And so to Shakespeare’s Globe where she has won plaudits for her role as the Countess of Roussillon. Of the theatre, Janie says: ‘As you step through the vast doors, there is a rush of energy. You get the noise of London but somehow there is a peace and privacy about The Globe. I’ve never been at a place like it. It’s amazing. You walk out onto the stage, so empty, and the first thing you notice is that it caresses you, it feels safe.’
As for the experience of playing Shakespeare, Janie confirms that this does not come easy to actors. It involves intensive preparation with the director and text director, and there are real struggles with meaning and script. Janie describes the process: ‘I do as an old Russian teacher advised, ‘Put some time apart, sit down, switch off and turn off everything, and devote your time to the person who wrote this play for your sake and their sake. I did that with All’s Well That Ends Well. The first conversation that grabbed me is Parolles who says, ‘Are you meditating on your virginity?’ and they have this chat about why girls should or shouldn’t keep their virginity. I thought this was amazing, the fact it was written 400 years ago and this is still the topic for women today.’

Image by Ellie Kurtz
Janie’s relationship with Shakespeare has changed from her schooldays, and it is a lesson for us all to stick with it and to consider language. ‘When I was at school we read Shakespeare. I didn’t know what we were saying and no one was opening it up to us. We were given the book and one person would read one line, and the next person would read the next. I don’t even remember being allocated roles so you couldn’t even get into character! But many years ago, when I came to the National Theatre, we sat with Sean Mathias to read Twelfth Night.
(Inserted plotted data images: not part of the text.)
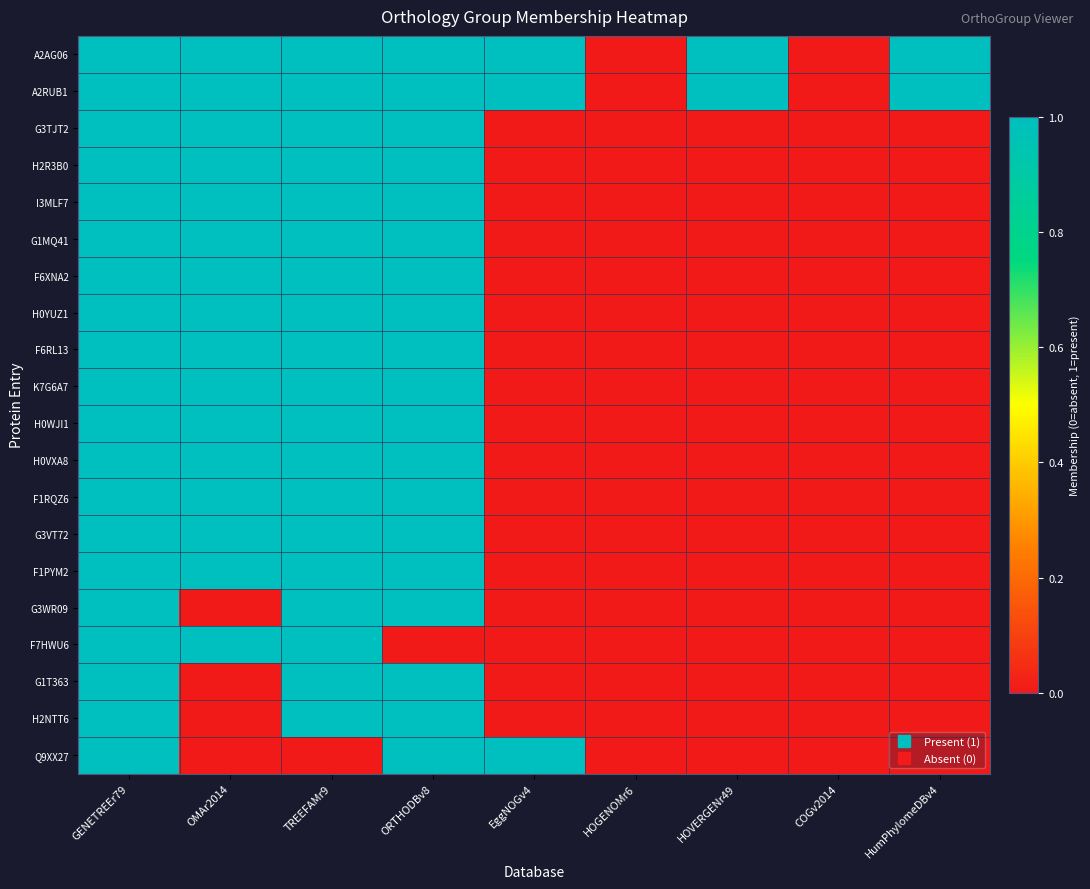

Reading left to right, what are all the values shown in this chart?

A2AG06: GENETREEr79=1	OMAr2014=1	TREEFAMr9=1	ORTHODBv8=1	EggNOGv4=1	HOGENOMr6=0	HOVERGENr49=1	COGv2014=0	HumPhylomeDBv4=1
A2RUB1: GENETREEr79=1	OMAr2014=1	TREEFAMr9=1	ORTHODBv8=1	EggNOGv4=1	HOGENOMr6=0	HOVERGENr49=1	COGv2014=0	HumPhylomeDBv4=1
G3TJT2: GENETREEr79=1	OMAr2014=1	TREEFAMr9=1	ORTHODBv8=1	EggNOGv4=0	HOGENOMr6=0	HOVERGENr49=0	COGv2014=0	HumPhylomeDBv4=0
H2R3B0: GENETREEr79=1	OMAr2014=1	TREEFAMr9=1	ORTHODBv8=1	EggNOGv4=0	HOGENOMr6=0	HOVERGENr49=0	COGv2014=0	HumPhylomeDBv4=0
I3MLF7: GENETREEr79=1	OMAr2014=1	TREEFAMr9=1	ORTHODBv8=1	EggNOGv4=0	HOGENOMr6=0	HOVERGENr49=0	COGv2014=0	HumPhylomeDBv4=0
G1MQ41: GENETREEr79=1	OMAr2014=1	TREEFAMr9=1	ORTHODBv8=1	EggNOGv4=0	HOGENOMr6=0	HOVERGENr49=0	COGv2014=0	HumPhylomeDBv4=0
F6XNA2: GENETREEr79=1	OMAr2014=1	TREEFAMr9=1	ORTHODBv8=1	EggNOGv4=0	HOGENOMr6=0	HOVERGENr49=0	COGv2014=0	HumPhylomeDBv4=0
H0YUZ1: GENETREEr79=1	OMAr2014=1	TREEFAMr9=1	ORTHODBv8=1	EggNOGv4=0	HOGENOMr6=0	HOVERGENr49=0	COGv2014=0	HumPhylomeDBv4=0
F6RL13: GENETREEr79=1	OMAr2014=1	TREEFAMr9=1	ORTHODBv8=1	EggNOGv4=0	HOGENOMr6=0	HOVERGENr49=0	COGv2014=0	HumPhylomeDBv4=0
K7G6A7: GENETREEr79=1	OMAr2014=1	TREEFAMr9=1	ORTHODBv8=1	EggNOGv4=0	HOGENOMr6=0	HOVERGENr49=0	COGv2014=0	HumPhylomeDBv4=0
H0WJI1: GENETREEr79=1	OMAr2014=1	TREEFAMr9=1	ORTHODBv8=1	EggNOGv4=0	HOGENOMr6=0	HOVERGENr49=0	COGv2014=0	HumPhylomeDBv4=0
H0VXA8: GENETREEr79=1	OMAr2014=1	TREEFAMr9=1	ORTHODBv8=1	EggNOGv4=0	HOGENOMr6=0	HOVERGENr49=0	COGv2014=0	HumPhylomeDBv4=0
F1RQZ6: GENETREEr79=1	OMAr2014=1	TREEFAMr9=1	ORTHODBv8=1	EggNOGv4=0	HOGENOMr6=0	HOVERGENr49=0	COGv2014=0	HumPhylomeDBv4=0
G3VT72: GENETREEr79=1	OMAr2014=1	TREEFAMr9=1	ORTHODBv8=1	EggNOGv4=0	HOGENOMr6=0	HOVERGENr49=0	COGv2014=0	HumPhylomeDBv4=0
F1PYM2: GENETREEr79=1	OMAr2014=1	TREEFAMr9=1	ORTHODBv8=1	EggNOGv4=0	HOGENOMr6=0	HOVERGENr49=0	COGv2014=0	HumPhylomeDBv4=0
G3WR09: GENETREEr79=1	OMAr2014=0	TREEFAMr9=1	ORTHODBv8=1	EggNOGv4=0	HOGENOMr6=0	HOVERGENr49=0	COGv2014=0	HumPhylomeDBv4=0
F7HWU6: GENETREEr79=1	OMAr2014=1	TREEFAMr9=1	ORTHODBv8=0	EggNOGv4=0	HOGENOMr6=0	HOVERGENr49=0	COGv2014=0	HumPhylomeDBv4=0
G1T363: GENETREEr79=1	OMAr2014=0	TREEFAMr9=1	ORTHODBv8=1	EggNOGv4=0	HOGENOMr6=0	HOVERGENr49=0	COGv2014=0	HumPhylomeDBv4=0
H2NTT6: GENETREEr79=1	OMAr2014=0	TREEFAMr9=1	ORTHODBv8=1	EggNOGv4=0	HOGENOMr6=0	HOVERGENr49=0	COGv2014=0	HumPhylomeDBv4=0
Q9XX27: GENETREEr79=1	OMAr2014=0	TREEFAMr9=0	ORTHODBv8=1	EggNOGv4=1	HOGENOMr6=0	HOVERGENr49=0	COGv2014=0	HumPhylomeDBv4=0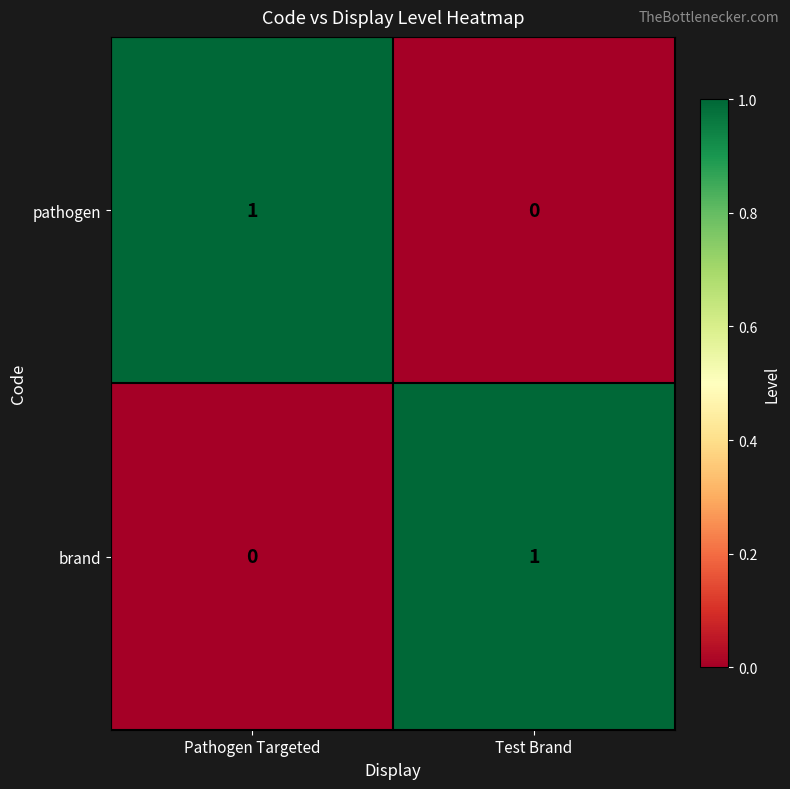

What is the spread (max minus min) of values at Pathogen Targeted?

1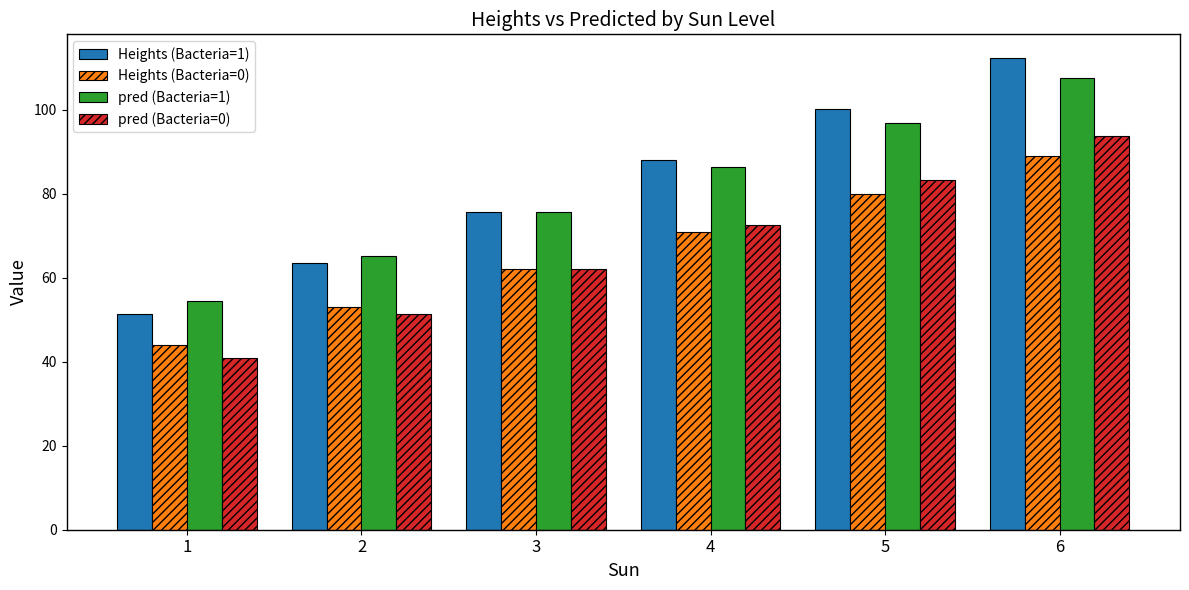

Rank the categories by pred (Bacteria=0) value from lowest to highest.

1, 2, 3, 4, 5, 6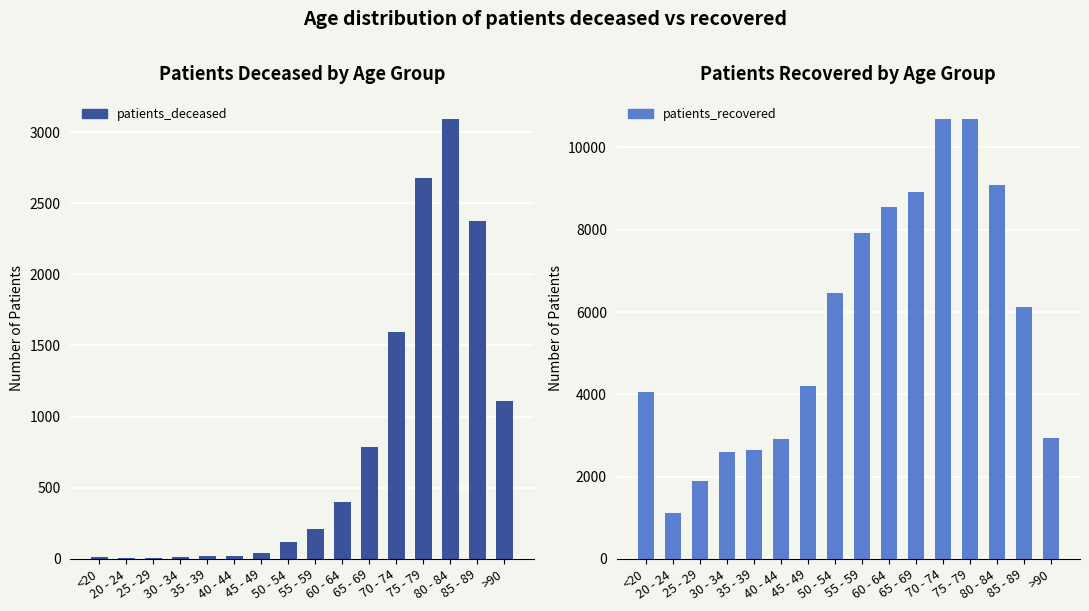

True or false: patients_recovered has a value of 4605 at 40 - 44.

False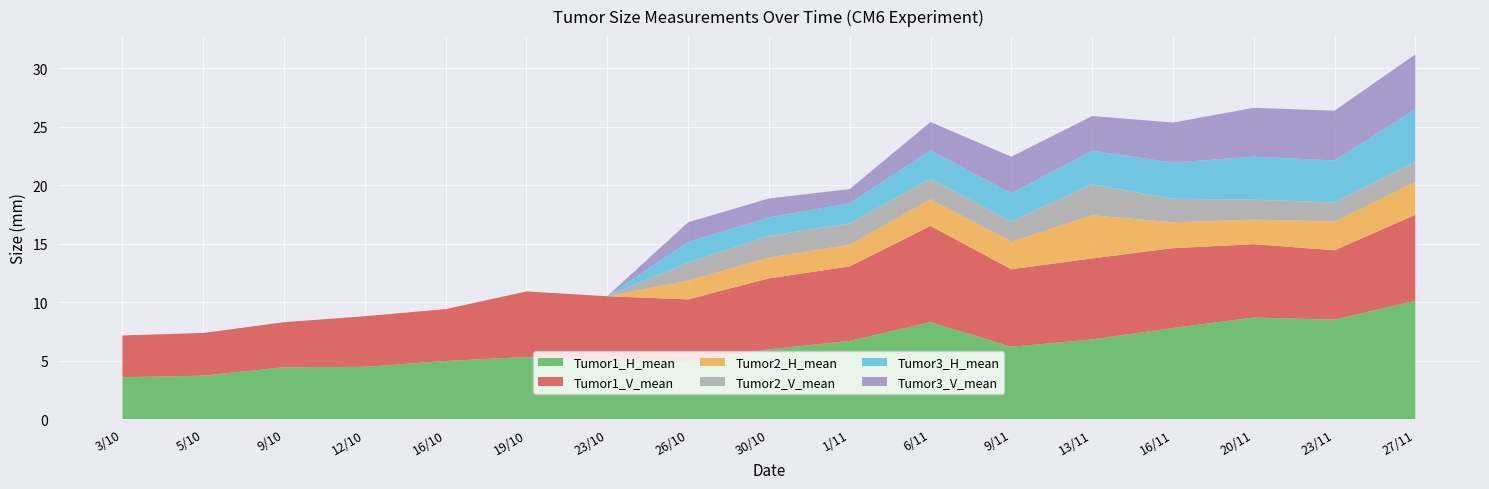

Reading left to right, transcribe all the data shown in this chart.

Tumor1_H_mean: 3.6	3.7	4.4	4.5	5.0	5.3	4.9	4.9	6.0	6.7	8.3	6.2	6.8	7.8	8.7	8.5	10.1
Tumor1_V_mean: 3.6	3.6	3.9	4.3	4.4	5.6	5.6	5.4	6.1	6.4	8.2	6.6	6.9	6.8	6.3	5.9	7.3
Tumor2_H_mean: 0.0	0.0	0.0	0.0	0.0	0.0	0.0	1.6	1.8	1.9	2.3	2.4	3.7	2.2	2.1	2.5	2.8
Tumor2_V_mean: 0.0	0.0	0.0	0.0	0.0	0.0	0.0	1.5	1.8	1.8	1.7	1.7	2.7	2.0	1.7	1.6	1.7
Tumor3_H_mean: 0.0	0.0	0.0	0.0	0.0	0.0	0.0	1.8	1.6	1.7	2.4	2.4	2.9	3.1	3.7	3.6	4.5
Tumor3_V_mean: 0.0	0.0	0.0	0.0	0.0	0.0	0.0	1.7	1.6	1.2	2.4	3.1	3.0	3.4	4.2	4.3	4.7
We started with, ‘If music be the food of love, play on’ and Sean said ‘What does that mean? It means, I want love, and music is love’. And we talked about it long enough so when the actor came to saying the phrase, it had a different meaning.’ Janie illustrates with a throaty, ‘Play on’.
After this, Janie never had to worry about Shakespeare again. She explains: ‘I realised all I had to do was ask, what does that mean?’ When you make a suggestion, good directors will say, ‘that’s interesting, I’ve never thought of it being like that’. And John Dove [All’s Well director] did that.’ Directors have a fine line to tread in making the play relevant to a modern audience while being true to the meaning. Janie says: ‘In All’s Well, John understood that it’s no good if we simply love Helena and hate Bertram. It’s not as simple as that – it’s important that Bertram is seen as a human being. John helped us understand that.’
Janie is looking forward to working with her husband in Private Lives – if only to break a plate over his head every night, she jokes. Like all working mothers, she has to juggle – and while her life may appear blessed and a piece of cake, Janie works hard, while showing a warmth, an understanding and love of her craft that should book her a place in the actor’s hall of fame.

The Globe Theatre season continues until October 2. For details see The theatre runs tours and exhibitions throughout the year. Private Lives by Noel Coward runs from October 7-22 at Nottingham Playhouse. Visit

A few of my favourite things

Favourite book: The Bible. I go to The Bible, especially when I do a play like All’s Well. It scares me that I don’t agree with parts of it, but there are parts of the New Testament which fill me with spirit. On the opposite scale, there’s another book The Kitchen Pharmacy by Rose Elliot with Carlo De Paoli. They got together to talk about food and if you have anything wrong, you can go to the book and almost cure yourself. To be honest, I tend to go and get some antibiotics, then read the book!
Favourite film: Toy Story 3 was amazing. The Lives of Others I love, as well as The Way We Were with Robert Redford and Barbra Streisand. And I love Bambi too!
Favourite television: I like to watch a really good drama series or comedy series. I love Green Wing and Friday Night Dinner. Because of the children and work I don’t watch it unless we watch The Simpsons together. I’m quite pleased with that, my life is full.
Favourite play: It’s very difficult to pick one but Macbeth, directed by Lucy Bailey at The Globe with Eliot Cowan playing the lead, was wonderful.